An Iraqi judge has issued a warrant for the arrest of radical Shi'ite cleric Moqtada al-Sadr in connection with the murder last year of a rival Shi'ite cleric. The cleric's supporters have been staging violent protests in Shi'ite areas of Iraq during the past several days, resulting in dozens of deaths.
Coalition spokesmen Dan Senor says Mr. al-Sadr is among 12 people who are wanted for suspected involvement in the murder of Shi'ite cleric Abdel Majid al-Khoei, who was stabbed to death at a Shi'ite shrine in Najaf last April. He said the arrest warrant for Mr. al-Sadr was issued several months ago, and said the timing of the announcement is just a coincidence. But he reiterated that violence will not be tolerated in Iraq, "The debate in Iraq today is not between any two ethnic groups or any two regions. It is between moderates and extremists, and there is no room for extremists in Iraq."
Earlier in the day, U.S. helicopters near Baghdad fired on armed Shi'ite militiamen who were urged by the radical cleric to terrorize their enemy.
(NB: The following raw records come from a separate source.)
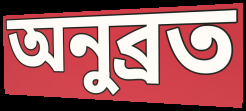
অনুব্রত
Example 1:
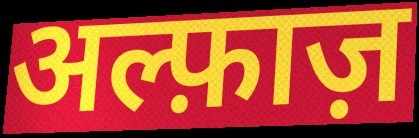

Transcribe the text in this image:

अल्फ़ाज़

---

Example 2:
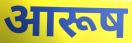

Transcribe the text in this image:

आरूष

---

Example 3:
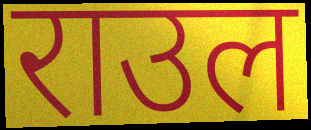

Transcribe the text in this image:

राउल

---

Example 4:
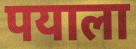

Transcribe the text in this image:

पयाला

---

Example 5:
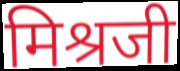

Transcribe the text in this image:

मिश्रजी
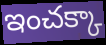
ఇంచక్కా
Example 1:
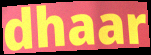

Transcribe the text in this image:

dhaar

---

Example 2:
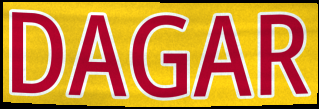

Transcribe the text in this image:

DAGAR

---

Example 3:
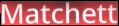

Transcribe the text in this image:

Matchett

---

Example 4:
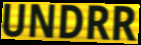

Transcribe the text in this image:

UNDRR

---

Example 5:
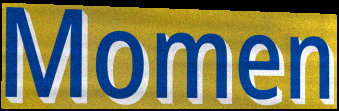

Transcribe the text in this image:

Momen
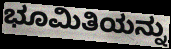
ಭೂಮಿತಿಯನ್ನು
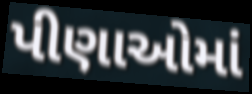
પીણાઓમાં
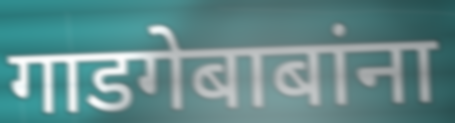
गाडगेबाबांना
Brigadier General Mark Kimmitt said Mr. al-Sadr's militia, known as the Mehdi Army, poses a danger to security in Iraq.
"The actions of the Mehdi army over the past 48 hours are clearly inconsistent with a safe and secure environment and clearly inconsistent with the security of the people of Iraq and we will take action as and when necessary to create a safe and secure environment in Iraq," the General said.
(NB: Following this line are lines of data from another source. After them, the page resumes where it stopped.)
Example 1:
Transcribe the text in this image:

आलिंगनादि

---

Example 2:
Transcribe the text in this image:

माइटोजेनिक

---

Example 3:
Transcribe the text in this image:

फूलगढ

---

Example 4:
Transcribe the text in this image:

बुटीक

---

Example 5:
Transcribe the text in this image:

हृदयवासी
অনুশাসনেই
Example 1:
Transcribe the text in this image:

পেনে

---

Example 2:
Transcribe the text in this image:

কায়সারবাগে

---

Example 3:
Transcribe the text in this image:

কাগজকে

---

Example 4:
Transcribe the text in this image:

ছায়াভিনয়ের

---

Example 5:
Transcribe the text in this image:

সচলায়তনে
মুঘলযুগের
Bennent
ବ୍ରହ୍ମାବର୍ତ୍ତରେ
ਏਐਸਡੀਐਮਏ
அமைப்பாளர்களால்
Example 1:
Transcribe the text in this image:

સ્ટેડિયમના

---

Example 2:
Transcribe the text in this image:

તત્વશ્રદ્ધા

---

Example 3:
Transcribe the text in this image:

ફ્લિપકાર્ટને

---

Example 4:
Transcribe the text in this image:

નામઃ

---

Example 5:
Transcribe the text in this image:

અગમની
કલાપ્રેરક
Supporters of the radical cleric began protesting last week over the U.S. decision to close a newspaper headed by Moqtada al-Sadr, who has been an outspoken critic of the U.S. occupation of Iraq. Coalition officials said the newspaper was inciting its readers to violence.
Many Shi'ites were also angry over the arrest of a top aide to Mr. al-Sadr, and demanded his release.
The protests turned deadly Sunday, after armed Shi'ite demonstrators clashed with coalition troops, resulting in dozens of deaths.
General Kimmit said coalition forces are prepared to take serious action against those who resort to extreme measures, "Individuals who create violence, who incite violence, who execute violence against persons inside Iraq, will be hunted down and captured or killed."
In the wake of the recent clashes between coalition forces and Sunni and Shi'ite groups, some analysts have begun to cast doubt on whether the U.S.-led coalition will be able to transfer sovereignty to the Iraqis by June 30, as planned.
Mr. Senor said the resistance is coming from three specific sources, and said the United States will not be swayed from its planned hand-over date.
"There are clearly foreign terrorists and former Baathists and other extremists inside Iraq who are trying to derail the process to June 30 when we hand over sovereignty," said Mr. Senor. "As General Kimmitt has said we absolutely will not tolerate that, and the Iraqi people will not tolerate that."
Mr. al-Sadr is the 30-year-old son of Ayatollah Mohammed Sadeq al-Sadr, a popular Shi'ite religious leader who defied the Saddam Hussein regime and was killed in 1999 by Baathist agents.
According to news reports, Mr. al-Sadr is surrounded by supporters inside a mosque in the Shi'ite city of Kufa. General Kimmitt said the cleric will be treated with respect if he surrenders. But aids to the cleric have pledged to protect their spiritual leader.